Autism prevalence increased to 1.7% since 2016, according to the study of 11 communities. 1 in 59 kids is on the autism spectrum, up from 1 in 68 kids.
This new estimated rate of autism came from data collected from 11 communities across the U.S. While it is not indicative of a national trend, the diversity in these communities gave researchers some important insight. Daisy Christensen is the co-author of the new report and surveillance team lead in the developmental disabilities branch of the CDC’s National Center on Birth Defects and Developmental Disabilities. She says, “There were more than 300,000 children living in these communities — about 8% of all 8-year old children living in the US. And these are diverse communities so that we can look at autism prevalence and characteristics in a number of different groups defined by race/ethnicity or by socioeconomic status.”
The definition of autism has changed over the last fee decades. Increases in the prevalence rate can be attributed to broader diagnostic criteria.

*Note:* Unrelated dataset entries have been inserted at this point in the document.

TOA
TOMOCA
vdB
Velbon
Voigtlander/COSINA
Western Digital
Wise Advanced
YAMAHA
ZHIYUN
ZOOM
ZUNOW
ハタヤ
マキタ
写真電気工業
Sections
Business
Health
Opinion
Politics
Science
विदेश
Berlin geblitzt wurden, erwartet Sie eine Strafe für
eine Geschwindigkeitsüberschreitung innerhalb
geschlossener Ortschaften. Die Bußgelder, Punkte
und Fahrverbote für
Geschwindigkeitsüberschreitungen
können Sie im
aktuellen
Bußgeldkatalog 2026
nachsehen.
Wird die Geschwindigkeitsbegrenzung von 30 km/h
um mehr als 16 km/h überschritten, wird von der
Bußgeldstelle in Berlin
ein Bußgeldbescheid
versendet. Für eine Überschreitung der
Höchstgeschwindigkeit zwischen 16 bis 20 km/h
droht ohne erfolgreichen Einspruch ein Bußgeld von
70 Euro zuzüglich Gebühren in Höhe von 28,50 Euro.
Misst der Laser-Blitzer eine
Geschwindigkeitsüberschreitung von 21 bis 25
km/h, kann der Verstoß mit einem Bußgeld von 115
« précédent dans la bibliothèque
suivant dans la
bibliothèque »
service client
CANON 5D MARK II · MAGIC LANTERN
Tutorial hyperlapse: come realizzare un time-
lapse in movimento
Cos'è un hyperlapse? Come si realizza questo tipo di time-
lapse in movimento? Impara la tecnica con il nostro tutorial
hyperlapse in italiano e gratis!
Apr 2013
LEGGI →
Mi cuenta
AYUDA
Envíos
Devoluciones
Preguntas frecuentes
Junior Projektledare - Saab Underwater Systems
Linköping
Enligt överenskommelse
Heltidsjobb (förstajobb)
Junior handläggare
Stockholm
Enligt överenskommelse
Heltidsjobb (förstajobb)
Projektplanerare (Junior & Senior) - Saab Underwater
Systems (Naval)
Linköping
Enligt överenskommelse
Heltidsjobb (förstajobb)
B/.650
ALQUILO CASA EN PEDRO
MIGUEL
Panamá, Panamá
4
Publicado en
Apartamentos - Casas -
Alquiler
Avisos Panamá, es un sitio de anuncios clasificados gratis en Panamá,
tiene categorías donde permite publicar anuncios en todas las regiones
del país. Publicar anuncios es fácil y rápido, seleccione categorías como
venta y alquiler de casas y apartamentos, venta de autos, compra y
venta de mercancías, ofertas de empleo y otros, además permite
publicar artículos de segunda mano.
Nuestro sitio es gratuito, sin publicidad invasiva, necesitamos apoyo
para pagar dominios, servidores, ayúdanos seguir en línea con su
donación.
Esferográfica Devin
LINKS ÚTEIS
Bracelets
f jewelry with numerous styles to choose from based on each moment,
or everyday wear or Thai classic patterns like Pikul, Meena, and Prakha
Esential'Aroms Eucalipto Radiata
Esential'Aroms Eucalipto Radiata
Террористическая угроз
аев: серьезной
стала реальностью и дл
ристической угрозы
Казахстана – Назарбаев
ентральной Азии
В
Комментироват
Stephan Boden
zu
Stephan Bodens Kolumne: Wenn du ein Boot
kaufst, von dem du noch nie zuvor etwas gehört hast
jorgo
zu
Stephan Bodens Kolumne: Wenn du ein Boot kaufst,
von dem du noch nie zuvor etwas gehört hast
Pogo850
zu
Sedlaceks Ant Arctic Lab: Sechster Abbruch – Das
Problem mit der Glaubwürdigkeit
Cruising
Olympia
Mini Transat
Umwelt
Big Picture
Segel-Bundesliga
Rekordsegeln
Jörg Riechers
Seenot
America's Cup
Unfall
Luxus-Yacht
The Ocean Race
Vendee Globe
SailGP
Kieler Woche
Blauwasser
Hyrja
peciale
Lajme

Christensen says, “Over the ’80s and ’90s, the diagnostic criteria expanded to include more children, so I think that’s definitely a possibility for the increase that we’ve seen”. However, the data can’t tell us exactly why the autism prevalence increased. Diagnostic criteria and access to more services are an important piece of the puzzle. But, Christensen says, parents are the first step in identifying a possible issue.
“Parents know their child best, ” says Christensen. Tracking milestones and relaying concerns to health care professionals can mean your child gets the services they need. The sooner, the better.